■ **WRITTEN TASK**
Continue the forum post about adding LED lighting to the PM1340GT lathe, starting right after its last sentence.

— begin SELECTION —

# Pm1340gt Led Back Splash Light



## mksj (May 15, 2015)

You know your getting old when everything looks darker and you need more and more light to see anything. I have a single car bay as my work space, and the overhead lighting is not ideally located. Maybe at some point I will try to add some better overhead lighting, but there is no crawl space to pull additional wires and the garage door would block any lights when open. So I have tried to improve the lighting at my machines. I try to minimize shadows by using multiple lights, including light rings and light bars. I prefer slightly whiter light (3000-4000K), and sometimes use different types of bulbs/LEDs to give the right color balance and minimize eye fatigue.

So the standard PM1340GT in the deluxe package includes a 24V arm light which is a very nice unit. I use a LED bi-pin bulb in it, just my preference. I remounted the light in the center of the back splash to give me a better angle and a wider range of movement. The back splash is a bit flexible, so I machined a new wider  light mounting bracket, which which improves the rigidity. I was interested in providing even back lighting along the rear of the back splash to decrease shadows from the overhead arm light. I ended up ordering a 39" 12W LED light bar (3000K) which runs off of my 24VDC system (used for the VFD relays and main arm light). The light  bar is mounted under the top back splash lip and is articulated so one can rotate the light bar along it long axis for optimal lighting.

There are lots of 12VDC light bars in various configurations, but not many 24VDC. If you did not have a VDC power source, it would also be easy to add a small universal power supply or use a wall wart. Be sure if you go this route, especially for the unit I installed, that you get the one with the cable included. The cable is about 5 feet long. This is the unit I ordered:
http://www.ebay.com/itm/New-33-24V-...703?pt=LH_DefaultDomain_0&hash=item418c48d94f
http://www.ebay.com/itm/5V-12V-24V-...t=LH_DefaultDomain_0&var=&hash=item540f9a5c04

Overall, I am quite pleased with the improved lighting and it makes it much easier to see what your doing. I would have preferred a light bar with more LEDs similar to the light LED rings, but I have only seen these in the 12VDC versions (and they usually are more expensive). The light bar is ~$20, if you need a power supply add another $10-12 for a 50-100W VDC power supply in the voltage you need. You could use it to power the arm light also. I do not use a switch for the light bar, it is hardwired to the power supply which turns on with the added  lathe power switch. If your machine does not have a power disconnect, you would want to add a switch, or wire it to go on with the arm light.

— end SELECTION —
— begin SUPPLIED RECORDS —

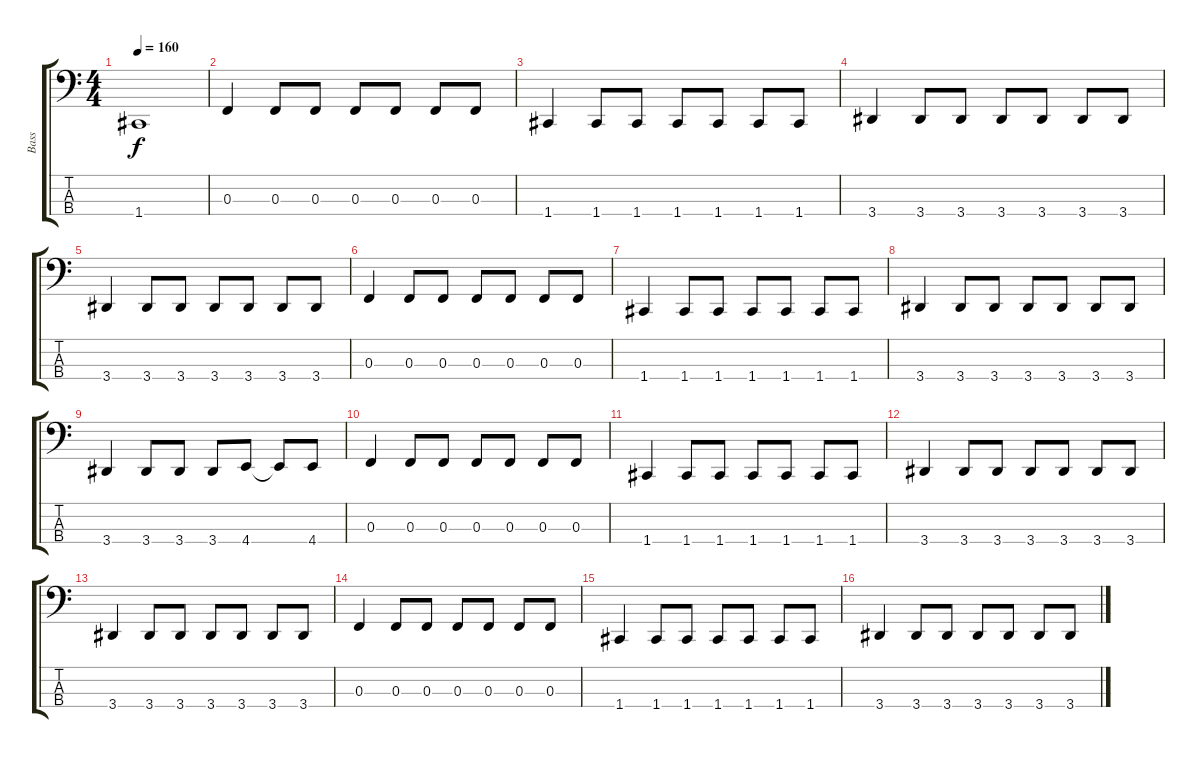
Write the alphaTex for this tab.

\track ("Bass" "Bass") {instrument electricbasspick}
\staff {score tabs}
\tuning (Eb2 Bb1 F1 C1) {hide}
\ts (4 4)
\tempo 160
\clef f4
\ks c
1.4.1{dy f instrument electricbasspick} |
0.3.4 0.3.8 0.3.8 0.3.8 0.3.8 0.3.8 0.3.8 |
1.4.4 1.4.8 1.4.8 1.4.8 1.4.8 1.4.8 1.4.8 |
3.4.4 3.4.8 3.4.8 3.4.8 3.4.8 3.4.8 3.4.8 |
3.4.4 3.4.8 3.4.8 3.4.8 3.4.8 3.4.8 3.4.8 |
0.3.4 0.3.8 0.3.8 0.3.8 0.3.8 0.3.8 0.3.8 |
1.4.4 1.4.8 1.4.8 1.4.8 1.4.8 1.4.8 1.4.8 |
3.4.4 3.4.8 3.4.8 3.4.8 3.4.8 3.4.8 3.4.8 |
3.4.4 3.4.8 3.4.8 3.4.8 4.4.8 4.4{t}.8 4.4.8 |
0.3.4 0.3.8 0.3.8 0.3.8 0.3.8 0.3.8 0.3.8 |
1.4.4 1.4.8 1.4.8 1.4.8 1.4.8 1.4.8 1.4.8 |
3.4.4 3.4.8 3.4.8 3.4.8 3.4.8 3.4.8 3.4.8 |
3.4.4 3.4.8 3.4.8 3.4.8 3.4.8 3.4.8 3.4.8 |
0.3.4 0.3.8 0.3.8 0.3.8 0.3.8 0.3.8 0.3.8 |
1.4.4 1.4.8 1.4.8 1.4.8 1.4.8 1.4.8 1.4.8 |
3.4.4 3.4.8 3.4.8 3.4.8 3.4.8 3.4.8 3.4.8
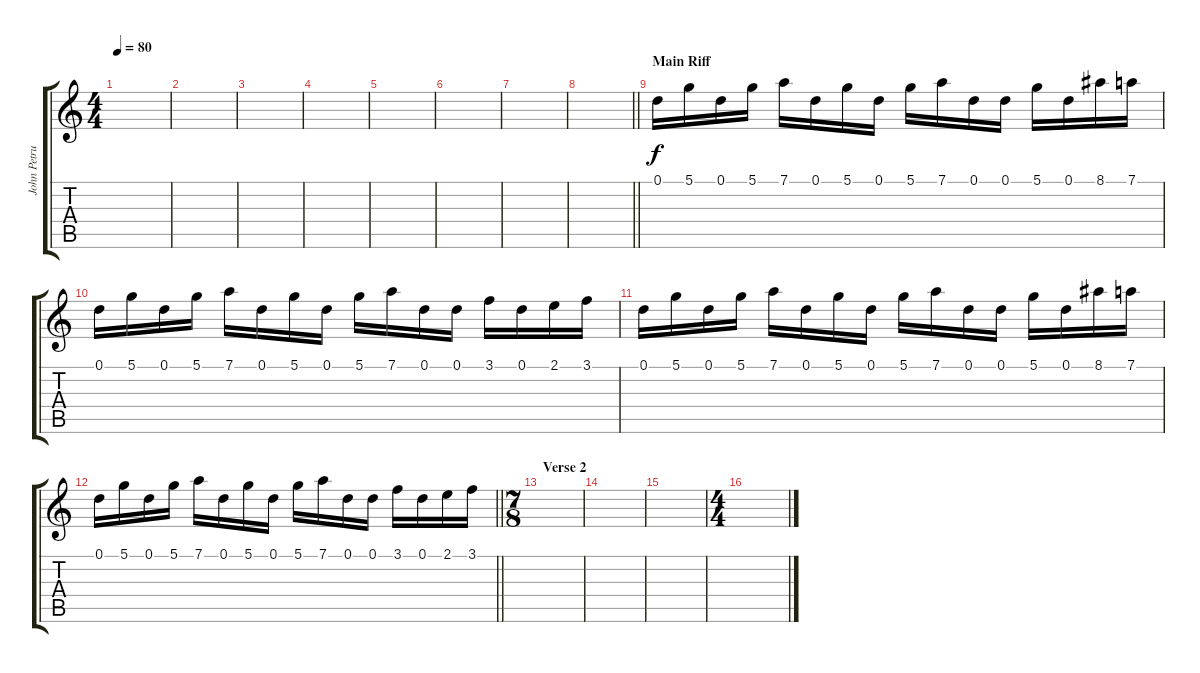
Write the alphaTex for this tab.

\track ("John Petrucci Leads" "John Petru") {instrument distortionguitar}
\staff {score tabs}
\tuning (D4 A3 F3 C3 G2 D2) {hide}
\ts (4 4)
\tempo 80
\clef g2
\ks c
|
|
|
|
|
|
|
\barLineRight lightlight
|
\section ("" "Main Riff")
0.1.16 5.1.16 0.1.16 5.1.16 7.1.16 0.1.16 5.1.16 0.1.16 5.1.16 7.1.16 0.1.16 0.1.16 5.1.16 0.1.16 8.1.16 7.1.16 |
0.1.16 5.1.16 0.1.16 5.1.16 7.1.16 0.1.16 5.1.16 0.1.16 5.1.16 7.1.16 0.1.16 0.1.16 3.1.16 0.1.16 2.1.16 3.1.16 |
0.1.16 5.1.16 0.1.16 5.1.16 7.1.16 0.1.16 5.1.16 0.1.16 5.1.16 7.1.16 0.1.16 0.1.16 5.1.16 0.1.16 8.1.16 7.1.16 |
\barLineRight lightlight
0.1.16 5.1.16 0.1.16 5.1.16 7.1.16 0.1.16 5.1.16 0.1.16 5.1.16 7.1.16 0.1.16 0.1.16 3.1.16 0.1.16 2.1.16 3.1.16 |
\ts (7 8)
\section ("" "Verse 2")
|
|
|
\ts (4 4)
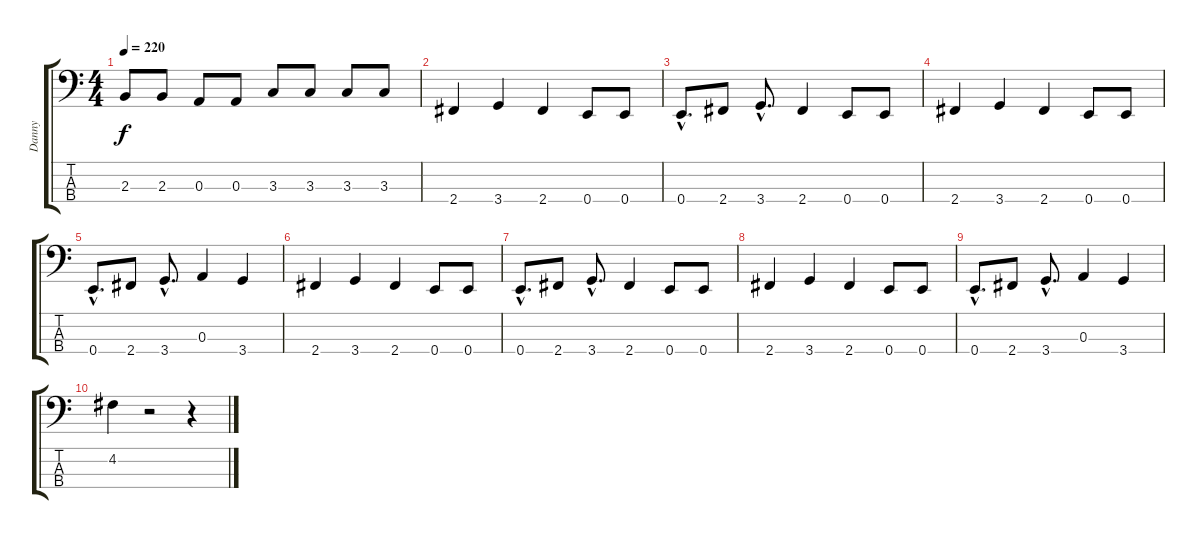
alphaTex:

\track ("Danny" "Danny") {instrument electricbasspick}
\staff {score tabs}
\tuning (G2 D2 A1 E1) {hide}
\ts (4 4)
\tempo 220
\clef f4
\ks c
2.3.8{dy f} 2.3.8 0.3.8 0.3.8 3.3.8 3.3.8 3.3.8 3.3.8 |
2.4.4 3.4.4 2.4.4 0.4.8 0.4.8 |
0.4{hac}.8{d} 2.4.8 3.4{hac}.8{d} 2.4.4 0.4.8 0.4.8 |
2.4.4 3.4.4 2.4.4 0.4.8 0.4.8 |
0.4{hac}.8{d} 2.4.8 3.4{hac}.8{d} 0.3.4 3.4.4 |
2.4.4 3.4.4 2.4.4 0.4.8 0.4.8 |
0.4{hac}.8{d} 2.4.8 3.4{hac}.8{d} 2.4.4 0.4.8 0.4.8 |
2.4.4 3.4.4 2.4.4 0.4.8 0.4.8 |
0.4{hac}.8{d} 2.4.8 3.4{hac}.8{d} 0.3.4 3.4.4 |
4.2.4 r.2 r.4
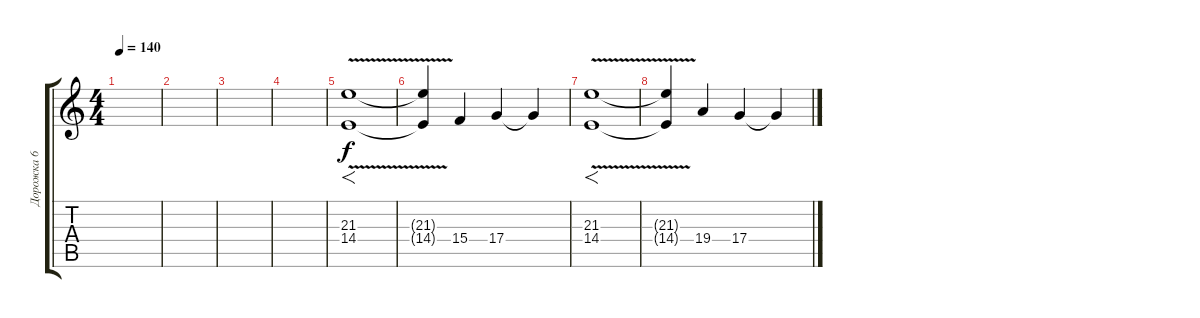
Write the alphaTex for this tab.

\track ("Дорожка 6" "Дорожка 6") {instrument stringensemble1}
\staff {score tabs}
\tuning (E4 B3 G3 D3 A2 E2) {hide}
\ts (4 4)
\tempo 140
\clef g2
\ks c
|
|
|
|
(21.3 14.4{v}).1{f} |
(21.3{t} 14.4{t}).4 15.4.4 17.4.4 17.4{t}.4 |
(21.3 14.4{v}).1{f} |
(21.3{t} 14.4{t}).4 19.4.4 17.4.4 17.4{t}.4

— end SUPPLIED RECORDS —

■ **ANSWER FOR THIS EXERCISE**
----------



## coolidge (May 15, 2015)

I am so stealing your idea mksj nice! Like you I'm getting a bit older and need more and more light. I have a 3 car garage lit with 36 Daylight 6500k bulbs. At night my garage looks like the close encounters of the 3rd kind mother ship ahahaha!


----------



## fixit (May 17, 2015)

HOME DEPOT is now selling 110 volt 60 watt LED light bulbs in packages of two for under $5. I just purchased 6 packages, they are really bright. 

fixit


----------



## oldgascar (Jun 5, 2015)

I really like your light setup. My lathe is a 12 X 24, so I will need to look for a shorter light bar. 
I an curious about your proximity switch to control the carriage travel in he Z axis. I presume it sends an input signal to the ac drive to stop tne spindle motor. Do you have it set up to reverse the spindle also for threading ?
Do you have a brake resistor tied to the VFD to absorb the excess energy during quick stopping ?
Also curious about the VFD settings for acceleration and decelleration. 

Thaks, 

Have A Great Day !!!

Bob


----------



## Dman1114 (Jun 5, 2015)

MKSJ...


Do u use your lathe for anything other than modeling gadgets???    man that thing is clean.

Not quite sure what else one can do to a lathe......   that thing has everything .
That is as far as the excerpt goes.